There are no. such. thing.
as random monster encounters. Either the Judge wants that monster there and has intentionally placed it there, or there is no monster there at all... and that is how you perfectly handle the situation of "oh man, I rolled a flock of 6 Gorgons here but that would be too much for a wounded party to even remotely handle... I'd better ignore the dice"
I'm not advocating willy-nilly re-spinning of rules throughout a game. Last year, I came off a 3+ years GMing stint. I think I fudged rolls maybe five or six times during those campaigns. Perhaps not even that much.
Compared to the absolute zero times I have fudged rolls in the last 16 years, that seems very willy-nilly.
The bottom line is, everyone playing should have the maximum fun possible. If, in aiming squarely at that goal, I override a die roll to increase the enjoyment of the game for the maximum possible number of participants, I am playing correctly. And playing fairly, too.
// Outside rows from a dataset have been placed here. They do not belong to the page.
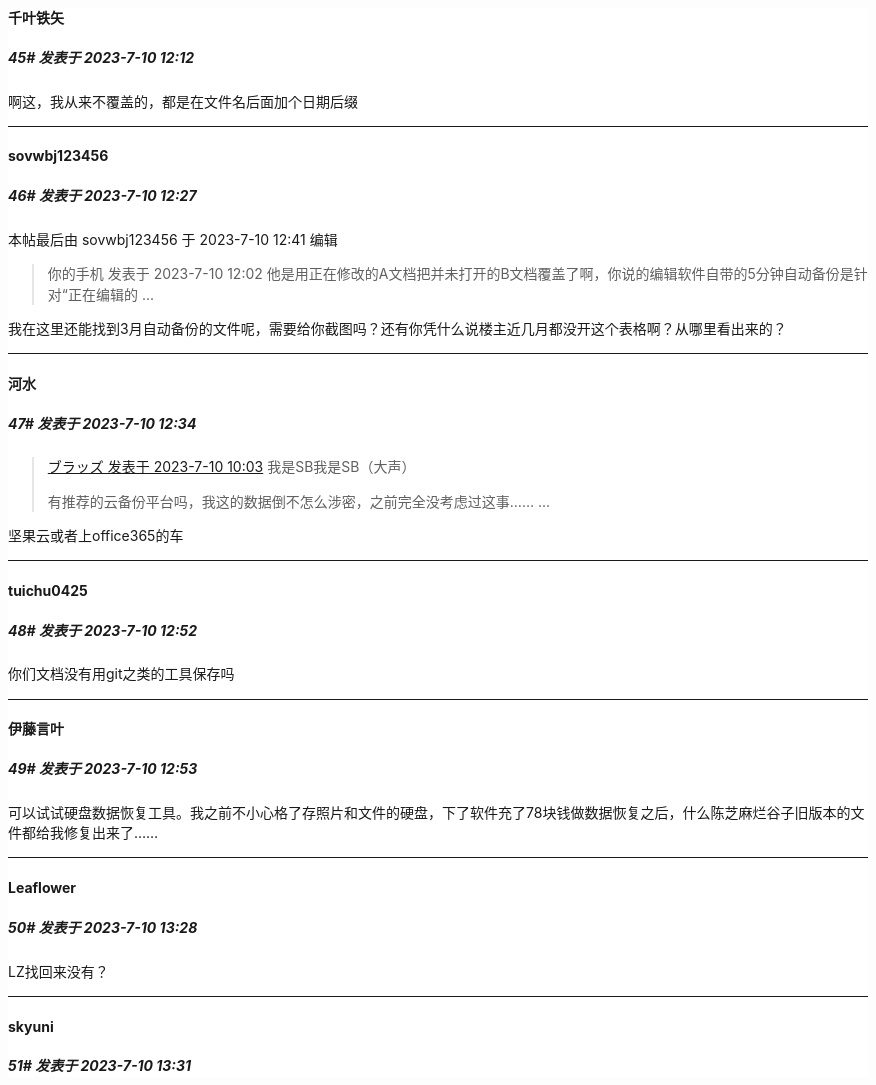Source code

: ####  千叶铁矢  
##### 45#       发表于 2023-7-10 12:12

啊这，我从来不覆盖的，都是在文件名后面加个日期后缀

*****

####  sovwbj123456  
##### 46#       发表于 2023-7-10 12:27

 本帖最后由 sovwbj123456 于 2023-7-10 12:41 编辑 

<blockquote>你的手机 发表于 2023-7-10 12:02
他是用正在修改的A文档把并未打开的B文档覆盖了啊，你说的编辑软件自带的5分钟自动备份是针对“正在编辑的 ...</blockquote>

我在这里还能找到3月自动备份的文件呢，需要给你截图吗？还有你凭什么说楼主近几月都没开这个表格啊？从哪里看出来的？

*****

####  河水  
##### 47#       发表于 2023-7-10 12:34

<blockquote><a href="httphttps://bbs.saraba1st.com/2b/forum.php?mod=redirect&amp;goto=findpost&amp;pid=61613927&amp;ptid=2143771" target="_blank">ブラッズ 发表于 2023-7-10 10:03</a>
我是SB我是SB（大声）

有推荐的云备份平台吗，我这的数据倒不怎么涉密，之前完全没考虑过这事…… ...</blockquote>
坚果云或者上office365的车

*****

####  tuichu0425  
##### 48#       发表于 2023-7-10 12:52

你们文档没有用git之类的工具保存吗

*****

####  伊藤言叶  
##### 49#       发表于 2023-7-10 12:53

可以试试硬盘数据恢复工具。我之前不小心格了存照片和文件的硬盘，下了软件充了78块钱做数据恢复之后，什么陈芝麻烂谷子旧版本的文件都给我修复出来了……

*****

####  Leaflower  
##### 50#       发表于 2023-7-10 13:28

LZ找回来没有？

*****

####  skyuni  
##### 51#       发表于 2023-7-10 13:31
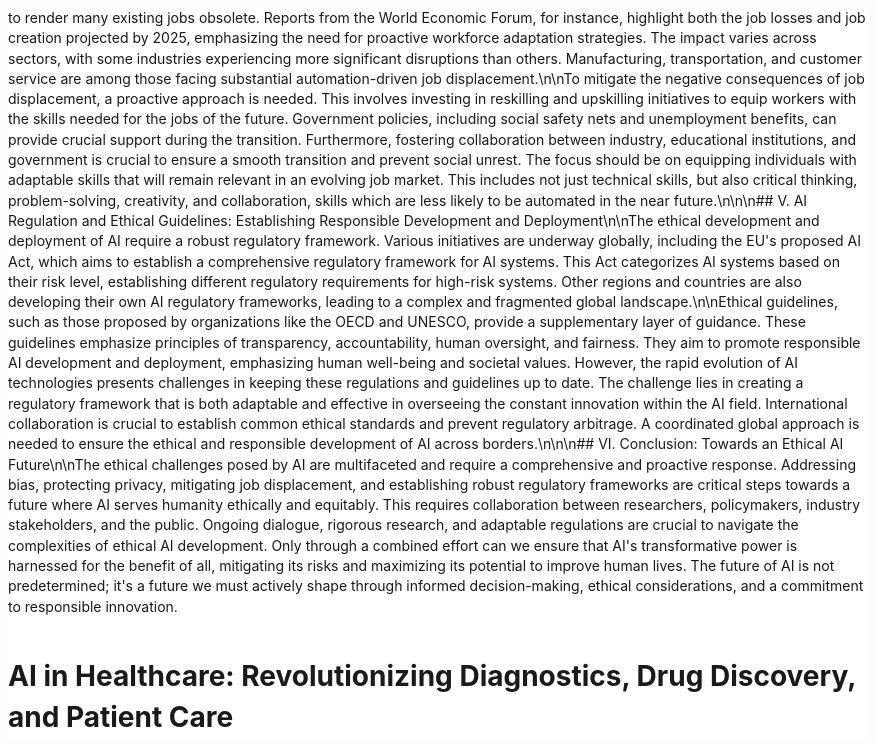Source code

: to render many existing jobs obsolete.  Reports from the World Economic Forum, for instance, highlight both the job losses and job creation projected by 2025, emphasizing the need for proactive workforce adaptation strategies.  The impact varies across sectors, with some industries experiencing more significant disruptions than others.  Manufacturing, transportation, and customer service are among those facing substantial automation-driven job displacement.\\n\\nTo mitigate the negative consequences of job displacement, a proactive approach is needed.  This involves investing in reskilling and upskilling initiatives to equip workers with the skills needed for the jobs of the future.  Government policies, including social safety nets and unemployment benefits, can provide crucial support during the transition.  Furthermore, fostering collaboration between industry, educational institutions, and government is crucial to ensure a smooth transition and prevent social unrest.  The focus should be on equipping individuals with adaptable skills that will remain relevant in an evolving job market.  This includes not just technical skills, but also critical thinking, problem-solving, creativity, and collaboration, skills which are less likely to be automated in the near future.\\n\\n\\n## V. AI Regulation and Ethical Guidelines: Establishing Responsible Development and Deployment\\n\\nThe ethical development and deployment of AI require a robust regulatory framework.  Various initiatives are underway globally, including the EU's proposed AI Act, which aims to establish a comprehensive regulatory framework for AI systems.  This Act categorizes AI systems based on their risk level, establishing different regulatory requirements for high-risk systems.  Other regions and countries are also developing their own AI regulatory frameworks, leading to a complex and fragmented global landscape.\\n\\nEthical guidelines, such as those proposed by organizations like the OECD and UNESCO, provide a supplementary layer of guidance.  These guidelines emphasize principles of transparency, accountability, human oversight, and fairness.  They aim to promote responsible AI development and deployment, emphasizing human well-being and societal values.  However, the rapid evolution of AI technologies presents challenges in keeping these regulations and guidelines up to date. The challenge lies in creating a regulatory framework that is both adaptable and effective in overseeing the constant innovation within the AI field.   International collaboration is crucial to establish common ethical standards and prevent regulatory arbitrage.  A coordinated global approach is needed to ensure the ethical and responsible development of AI across borders.\\n\\n\\n## VI. Conclusion: Towards an Ethical AI Future\\n\\nThe ethical challenges posed by AI are multifaceted and require a comprehensive and proactive response.  Addressing bias, protecting privacy, mitigating job displacement, and establishing robust regulatory frameworks are critical steps towards a future where AI serves humanity ethically and equitably.  This requires collaboration between researchers, policymakers, industry stakeholders, and the public.  Ongoing dialogue, rigorous research, and adaptable regulations are crucial to navigate the complexities of ethical AI development.  Only through a combined effort can we ensure that AI's transformative power is harnessed for the benefit of all, mitigating its risks and maximizing its potential to improve human lives.  The future of AI is not predetermined; it's a future we must actively shape through informed decision-making, ethical considerations, and a commitment to responsible innovation.

# AI in Healthcare: Revolutionizing Diagnostics, Drug Discovery, and Patient Care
This is where my bottom line differs - everyone playing should have the maximum fun possible. I cannot possible be certain of the exact maximum amount of enjoyment anyone can have, nor can I be absolutely certain of what will cause them that level of enjoyment.
So I must simply write the best campaign I can muster and see how the players like it.
As for playing "correctly" - no need to get defensive. I am not saying you are doing something incorrect with your practices... just that I see mine as more efficient (subjectively, of course) to the point that I do not understand yours.